S3TransferStreamProcessor

S3TransferStreamProcessor

This module reads messages from a topic to build up data files in memory or on disk, and then uploads complete files into an S3 object store bucket. Downloaded data files will be added to the bucket under a subdirectory named after the topic from which they were consumed, and will replicate the subdirectory structure relative to a root watched directory if they were produced using DataFileUploadDirectory.

The S3TransferStreamProcessor is a specific type of DataFileStreamProcessor.

Extra configs needed

The user must specify some information on how to connect to the S3 bucket endpoint by adding a new section called [s3] to the config file used. The parameters that must be specified in this section of the config file are:

  • access_key_id: essentially the user name to use when connecting to the bucket through the S3 API

  • secret_key_id: essentially the password associated with the access key id (it may be best to supply this as an environment variable rather than hard code it)

  • endpoint_url: the URL used to access the S3 bucket (without the bucket name)

  • region: the region where the S3 bucket is located

An example configuration file with an [s3] section can be found in the repo here; all the relevant parameters in that example are supplied as environment variables.

Running the program

To run the program in the most common use case, enter the following command and arguments:

S3TransferStreamProcessor [bucket_name] --config [config_file_path] --topic_name [topic_name]

where:

  • [bucket_name] is the name of the bucket into which files should be consumed (the rest of the bucket connection information is specified in the config file used)

  • [config_file_path] is the path to a config file including at least [broker], [consumer], and [s3] sections, and

  • [topic_name] is the name of the topic to subscribe to/consume messages from.

Other options for running the code include:

  1. Changing the number of parallel threads: add the --n_threads [threads] argument where [threads] is the desired number of parallel threads to use (and, also, the number of consumers used in the group). The default is 2 threads/consumers; increasing this number may give Kafka warnings or errors depending on how many consumers can be subscribed to a particular topic (generally you can use as many threads as their are partitions to the topic).

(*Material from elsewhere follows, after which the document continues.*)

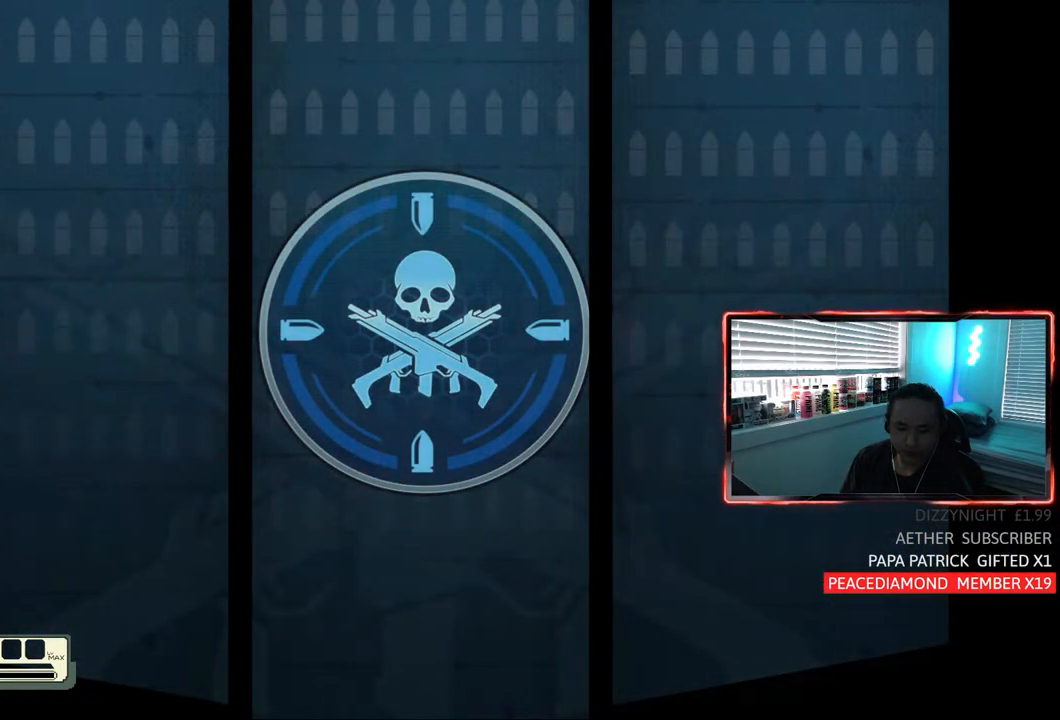
{"dt_ms": 500, "buttons": [], "left_stick": "center", "right_stick": "up-right", "events": [[100, "right_stick", "up-right"], [250, "right_stick", "down-left"], [417, "right_stick", "up-right"]]}
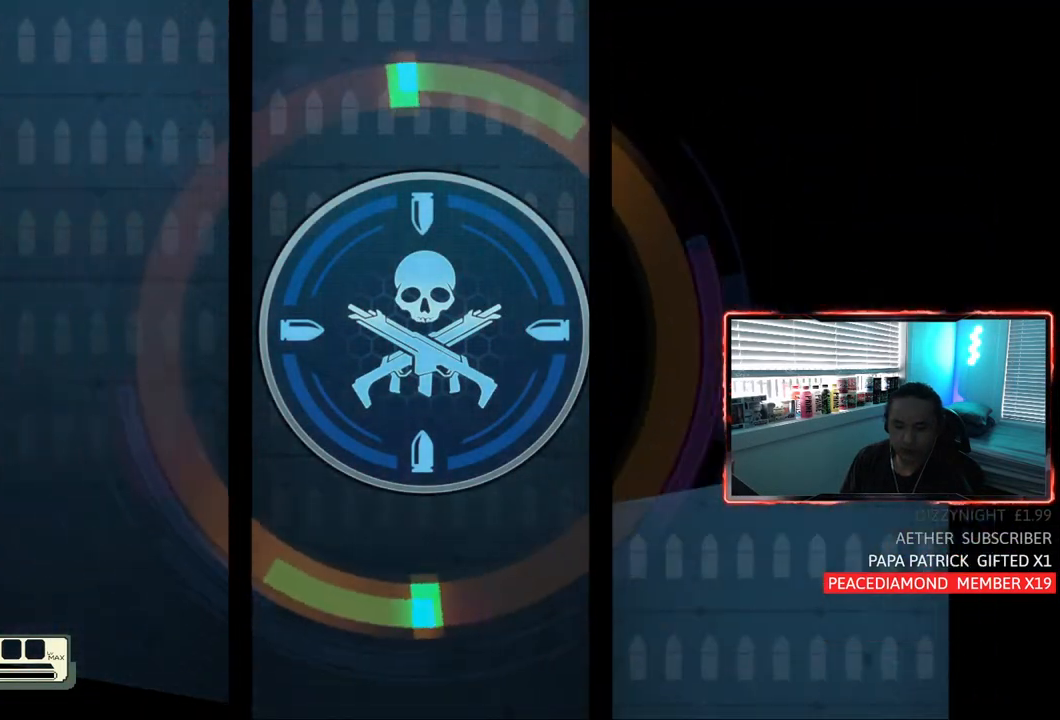
{"dt_ms": 500, "buttons": [], "left_stick": "center", "right_stick": "down-left", "events": [[67, "right_stick", "down-left"], [233, "right_stick", "up-right"], [400, "right_stick", "down-left"]]}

  2. Changing the consumer group ID: add the --consumer_group_id [group_id] argument where [group_id] is the string to use for the Consumer group ID. The default creates a new ID every time, but if you would like to keep track of which messages have already been consumed you can choose a consistent group ID to use every time, and only messages whose offsets haven’t been comitted yet will be consumed. Please see the documentation for Kafka Consumers here for more details if consumer offset commits are unfamiliar to you.

  3. Changing which files get processed: add the --download_regex [regex] argument where [regex] is a regular expression string that matches the relative filepath of every file you would like to process. Messages from files whose relative paths don’t match the regex will be read from the topic but skipped.

  4. Putting the logs and registry .csv files in a custom location: add the --output_dir [output_dir] argument, where [output_dir] is the path to a directory where the output should be saved (it will be created if it doesn’t exist yet). By default the output is written to a directory called S3TransferStreamProcessor_output in the current working directory. The logfile location is also independently configurable through the “--logger_file_path” command line argument.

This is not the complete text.